03.06.2020 Interessa-me particularmente algum activismo IV
I
Porque é que publicámos quadrados pretos nas redes sociais, ainda que todos soubéssemos que, por força do algoritmo, este só era mostrados aos “nossos”, em círculo-vicioso, incapaz de influenciar quem realmente precisava de o ser?
A resposta mais imediata (e que ninguém duvide da honestidade da acção e da motivação) talvez seja um misto de: “é melhor que nada” com “mal não faz”.
Menos imediata, mas talvez mais verdadeira, será a assunção do mimetismo: “se estão todos a fazê-lo, cabe-me também fazer, para não ficar de fora”.
Se a primeira resposta concentra em si uma aparente inutilidade, já esta
segunda é profundamente favorável para o caminho. Se do “nosso” lado da
barricada, formos capazes de nos ir copiando uns aos outros, então estamos a
construir algo que, pelo menos, é melhor-que-nada.
Mas, se ser melhor-que-nada é manifestamente insuficiente, tem a vantagem de
possibilitar a criação de uma base homogénia. No momento certo, necessário,
preciso, o “nosso” lado está unido em rede (social) para dar o passo seguinte.
Fica a faltar este, sempre.
II
A bipolaridade de todo este ensaio - o “nosso” lado, o outro “lado” - é
profundamente indesejada, tal foi assumido na nossa última reflexão.

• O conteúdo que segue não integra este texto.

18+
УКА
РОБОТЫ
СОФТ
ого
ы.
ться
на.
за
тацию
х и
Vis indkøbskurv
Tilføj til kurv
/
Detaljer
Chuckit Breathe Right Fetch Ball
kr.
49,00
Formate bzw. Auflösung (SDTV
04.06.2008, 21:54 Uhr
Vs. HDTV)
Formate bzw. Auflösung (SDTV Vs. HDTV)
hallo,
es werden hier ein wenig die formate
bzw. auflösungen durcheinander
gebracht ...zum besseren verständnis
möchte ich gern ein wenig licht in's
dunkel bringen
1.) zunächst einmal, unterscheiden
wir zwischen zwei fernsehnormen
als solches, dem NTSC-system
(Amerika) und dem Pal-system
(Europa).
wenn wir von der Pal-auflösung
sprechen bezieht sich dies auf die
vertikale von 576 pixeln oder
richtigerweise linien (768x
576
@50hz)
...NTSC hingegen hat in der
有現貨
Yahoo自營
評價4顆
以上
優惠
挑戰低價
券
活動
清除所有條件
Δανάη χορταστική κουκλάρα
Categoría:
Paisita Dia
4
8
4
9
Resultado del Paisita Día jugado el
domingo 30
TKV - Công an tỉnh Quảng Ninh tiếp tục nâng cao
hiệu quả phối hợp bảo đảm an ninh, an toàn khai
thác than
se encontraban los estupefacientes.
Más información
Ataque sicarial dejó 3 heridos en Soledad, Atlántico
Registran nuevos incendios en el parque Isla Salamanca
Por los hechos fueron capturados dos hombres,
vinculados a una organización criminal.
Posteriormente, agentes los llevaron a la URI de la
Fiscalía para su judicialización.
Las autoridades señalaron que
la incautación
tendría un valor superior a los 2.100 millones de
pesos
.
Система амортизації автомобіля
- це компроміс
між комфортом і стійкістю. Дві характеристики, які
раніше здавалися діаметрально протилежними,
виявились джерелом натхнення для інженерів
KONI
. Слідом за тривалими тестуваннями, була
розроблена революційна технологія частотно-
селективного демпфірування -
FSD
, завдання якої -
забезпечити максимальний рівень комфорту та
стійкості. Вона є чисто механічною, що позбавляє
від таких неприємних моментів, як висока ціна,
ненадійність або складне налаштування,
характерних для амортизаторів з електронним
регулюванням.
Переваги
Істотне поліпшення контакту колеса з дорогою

Varoufakis, dividia recentemente os “progressives” contra os “agressives”.
Podemos chamar o outro de “o agressivo”? Talvez. Chamar-lhe-emos assim
doravante. A simplificação binária, que nem sempre é proveitosa, é, para o caso
concreto do pós-Geroge-Floyd não só a mais justa, como mais útil - nós contra
eles.
III
As redes sociais não são o espaço desejado / ideal para a luta, mas são o
espaço disponível, imediato e simplificado (principalmente quando a peste ainda
nos condiciona).
“Mas porque não? Mal não faz.”
E o que faria melhor? Sensibilizar, educar, informar, demonstrar aos “outros” fora do nosso lado da barricada? Talvez, tarefa difícil, aparentemente impossível. Mas costumas tentar? Naquele jantar de família, junto do conservador da tribo? No café com os amigos, com o céptico do grupo? Na conversa de circunstância da fila do supermercado, com um reaccionário desconhecido? Tentaste? Então saberás que falhaste, sempre. Que, pelo menos aparentemente, não conseguiste o resultado desejado nem uma única vez. Ou conseguiste?
IV
“A pandemia tem sido fértil em citações de Beckett.” Desculpa
Miguel, mas vou ter de ir pelo Beckett: Tentar de novo. Falhar de novo. Falhar
melhor. “De que serve dizer que Beckett não quis dizer nada disso? Falhar
melhor é falhar pior ainda e continuar quando se quis parar é o pior dos
castigos, a prova que não somos capazes de nada, nem de uma vontade nem de uma
previsão.” Fica o aviso do Miguel Esteves Cardoso, mas podemos
continuar a tentar?
V
Agora que a cólera da injustiça criou efeitos-secundários (previsíveis, mas)
indesejáveis e que o aproveitamento político dos agressivos está legitimado,
abandona-se a luta?
Há uma outra frase-feita, ainda mais batida que a do Beckett: caminhamos nos
ombros de gigantes. “A metáfora dos anões estarem
sobre ombros de gigantes (em latim: nanos gigantum
humeris insidentes) expressa o significado de descobrir a verdade a partir das
descobertas anteriores. Esse conceito tem origem no século XII,
e é atribuído a Bernardo de Chartres. Seu uso mais
conhecido procede de Isaac Newton, que escreveu em 1675: Se eu vi
mais longe, foi por estar sobre ombros de gigantes.", Wikipédia? pois
com certeza, democracia-participativa.
VI
Cabe-nos então apenas, “apenas”, continuar nos ombros dos gigantes,
transformarmo-nos nos gigantes dos próximos. O caminho já começou, não vamos
revoluciona-lo, nem ser os agentes da salvação, vamos continuá-lo. Como?
Tentando, apenas fazendo alguma coisa, pouco mais que nada, e quem sabe, por
vezes, fazendo até qualquer coisa de importante como: votar do lado certo,
trabalhar do lado certo, consumir do lado certo, conhecer todos os lados,
participar… há tanto para fazer e parece óbvio (e tão simples) o que há
para fazer: faça-se então da acção da influência um hábito nesta luta
necessária e urgente contra os agressivos.
VII
E como é que sabemos que o nosso lado é o certo?